But all that had changed when she was twelve and had fallen in love with Chris. James’s good-humoured, elder-cousin indulgence of her had turned to contemptuous hostility once he had recognised her feelings for Chris, and she had reciprocated with a fury and dislike which had grown over the years instead of abating.

The last thing she wanted to do, she admitted to herself as she dressed quickly in her working ‘uniform’ of cream silk shirt and straight skirt of her taupe suit, was to spend the next four days exposed to James’s contempt and hostility, but it was not in her nature to take the cowardly way out of refusing to go; she took her job too seriously for that.

The actual translation work she did might not be enough to keep her busy eight hours a day, five days a week, Poppy acknowledged, but a look around at the kind of job her peers had been forced to take—some of them with much better degrees than her own-had made her determined to prove her worth to the business; an evening course in computer technology had turned out to be a wise investment of her time, as had her determination to involve herself in the administrative side of the business.

To some, such work might have seemed mundane, but Poppy felt it had given her a working knowledge and an insight into the running of the company which would be just as valuable on any future CV she needed to prepare as her language skills and her degree.

The overnight bag which she had packed the night before was downstairs in the hall.
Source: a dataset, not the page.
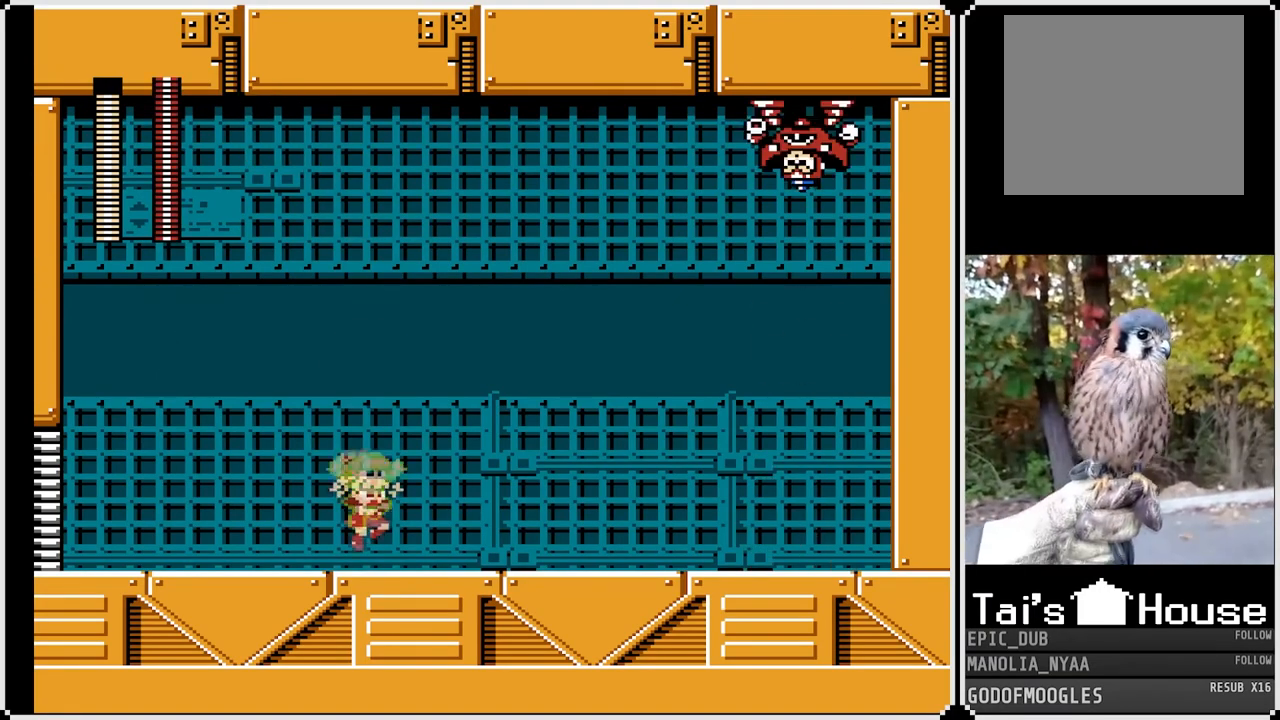
{"buttons": ["SQUARE", "DPAD_RIGHT"], "left_stick": "center", "right_stick": "center", "events": [[433, "DPAD_RIGHT", "down"]]}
Picking up her suit jacket she studied her reflection in her bedroom mirror critically.

Her hair, soft and straight, made her look younger than she actually was, she knew, but she was loath to have it cut. Chris had once told her that he thought long hair on a woman was incredibly feminine. Sally, though, oddly enough, had a short, almost boyish crop of blonde curls.

Her features didn’t lend themselves well to exaggerated make-up and her skin was too pale, she decided critically. Her eyes, her best feature, were large and almond-shaped and fringed with thick dark lashes which looked ridiculous when loaded down with mascara. Her nose was short and straight, and her mouth, in her view, was an odd mismatch, her top lip well shaped and moderately curved whilst her bottom lip was wider and fuller, somehow giving her mouth a sensuality which she personally found distressing and which she always tried to play down with a softly coloured matt lipstick.

So far the early spring weather had been unseasonably fine and warm and her skin had begun to lose its winter pallor, but she had still slipped on stockings beneath her skirt. Bare legs, no matter how blissfully cool, did not, in her opinion, look properly businesslike.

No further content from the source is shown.